Im Laufe des Buches lernt Max, dass es wichtig ist, auf sich selbst zu achten und seine eigenen Bedürfnisse zu erfüllen. Er erkennt, dass er nicht glücklich sein kann, wenn er ständig versucht, es anderen recht zu machen. Max beginnt, sein Leben bewusster zu gestalten und Entscheidungen zu treffen, die ihm wirklich wichtig sind.

“Mann auf der Couch” ist eine einfühlsame Geschichte über die Suche nach dem eigenen Glück und die Bedeutung von Selbstreflexion und Selbstfürsorge. Es zeigt, wie wichtig es ist, sich selbst treu zu bleiben und sein eigenes Leben zu leben, anstatt sich von den Erwartungen anderer bestimmen zu lassen.

Na? Oje, naja

MAC-Leser werden es gemerkt haben: Der MAC heißt nicht Max.  Im MAC gibt es auch keinen Psychologen „Dr. König“.  Die Anzahl der Kinder ist falsch. Das sind nicht unerheblich Fehler, aber sowas wie ein künstlich intelligenter Schlussredakteur sollte sich doch entwickeln lassen!

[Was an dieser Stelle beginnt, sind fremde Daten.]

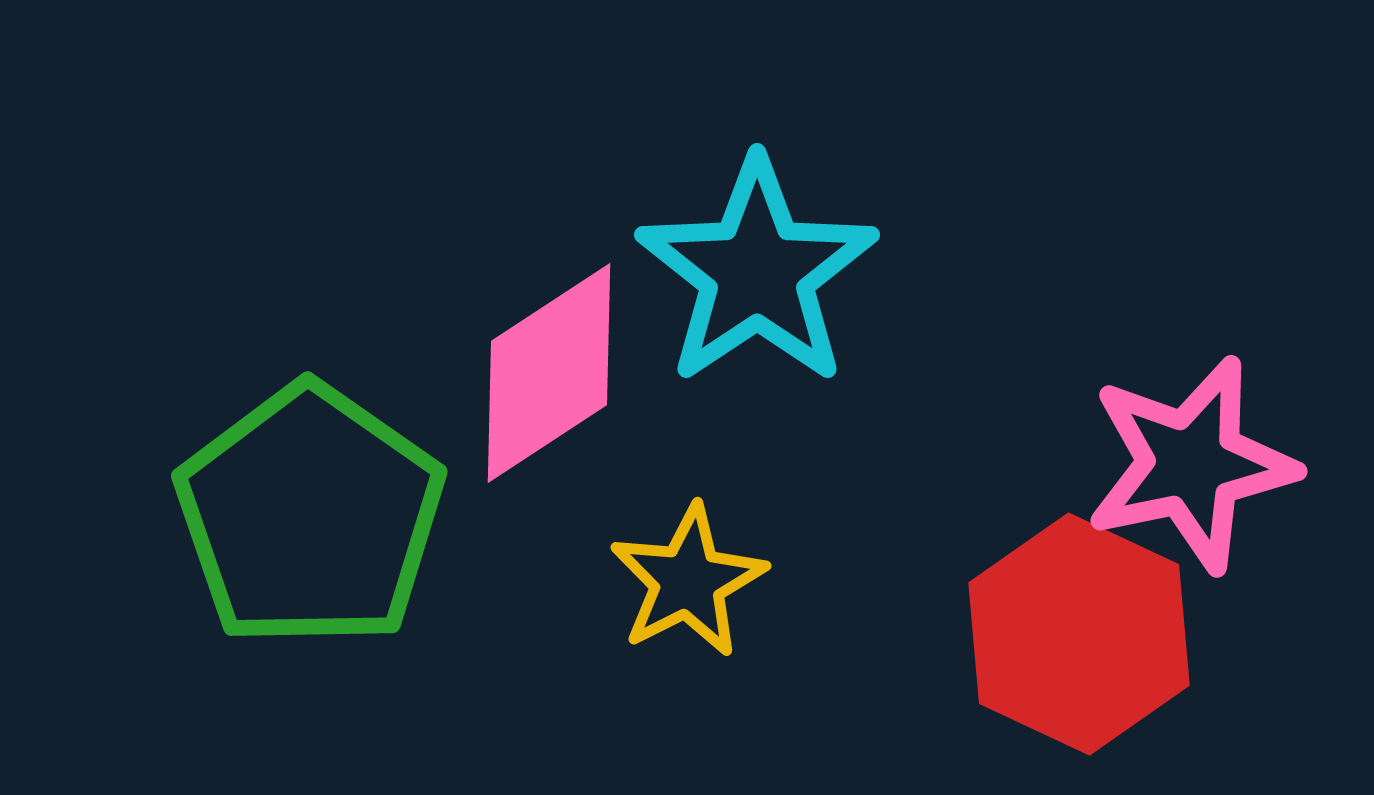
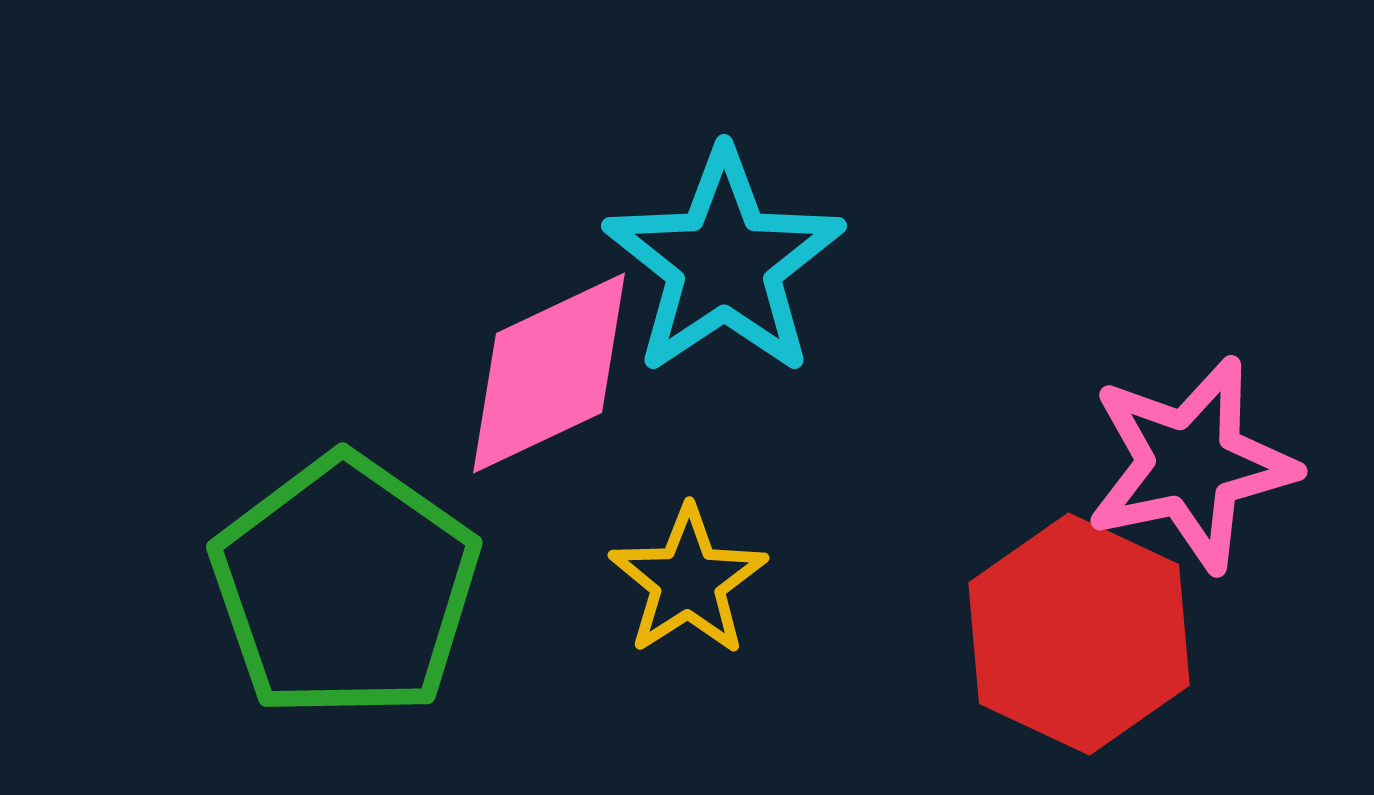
cyan star: moved 33 px left, 9 px up
pink diamond: rotated 8 degrees clockwise
green pentagon: moved 35 px right, 71 px down
yellow star: rotated 6 degrees counterclockwise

Aber der Dreh insgesamt?  Ist der MAC wirklich eine Coming-Of-Age-Geschichte, so eine Art klassischer Heldenreise, wo am Ende einer gewonnen hat, und sei es nur gegen sich selbst?

Ein Wort wie „Selbstfürsorge“ kommt im MAC gar nicht vor. Aber es ist nicht ganz falsch, dass der MAC sich davon nicht so viel hat angedeihen lassen. Auch das Wort „Selbstreflexion“ hat der MAC nicht verwendet, aber im Prinzip liesse sich das ganze Buch als solche bezeichnen.  Dass im Lauf des Buchs einzelne Menschen auftauchen, die dem MAC „Perspektiven“ aufzeigen, ist nicht die Dramaturgie – aber es ist natürlich nicht falsch, zu sagen, der MAC habe aus jeder im Buch beschriebenen Begegnung irgendwie gelernt, wie sollte es denn auch anders sein. Dass der MAC „die eigenen Bedürfnisse und Wünsche ignoriert hat, um den Erwartungen anderen gerecht zu werden“ – ich (der MAC) meine, diese Lesart meines Lebens hört sich schön masochistisch an, aber ganz so war es nicht, oder widerspreche ich jetzt hier nur, weil ich zwar ahne, daß sie stimmen könnte, ich sie aber immer noch nicht annehmen kann?

Glücks-Suche, Selbstreflexion + Selbstfürsorge brav abarbeiten

Oder tut das Argumentieren hier dem Automaten-Text zu viel Ehre an? Anderseits, es kann auch ein blinder Roboter ein Korn finden …

Es könnte der Eindruck entstehen, der Chatbot habe nicht den MAC gelesen, sondern andere aktuelle Männer-Bücher, nach Suchbegriffen wie „Mann“, „Therapie“, „Perspektive“, was weiß ich. Und sicher kann durch Mengen-Effekte beim Bücher-Daten sammeln und auswerten ein Zeitgeist getroffen, oder auch eine Ideologie sichbare werden. Die wäre in diesem Fall das heute verlangte stumpfe Abhaken von Glücks-Suche, Selbstreflexion und Selbstfürsorge, die am Ende doch zum Happy End führen, wenn man alles nur brav macht – ohne daß an der Gesellschaft was geändert werden müsste.

Aber wer weiß? So wie der MAC sich in vielem selbst fremd und unverständlich ist, so geht es ihm in der Zwischenzeit auch mit dem Buch.  Vielleicht hat der Chatbot ja recht mit seiner Lesart. Wäre interessant, zu wissen, ob es menschliche Leser gibt, die sie teilen.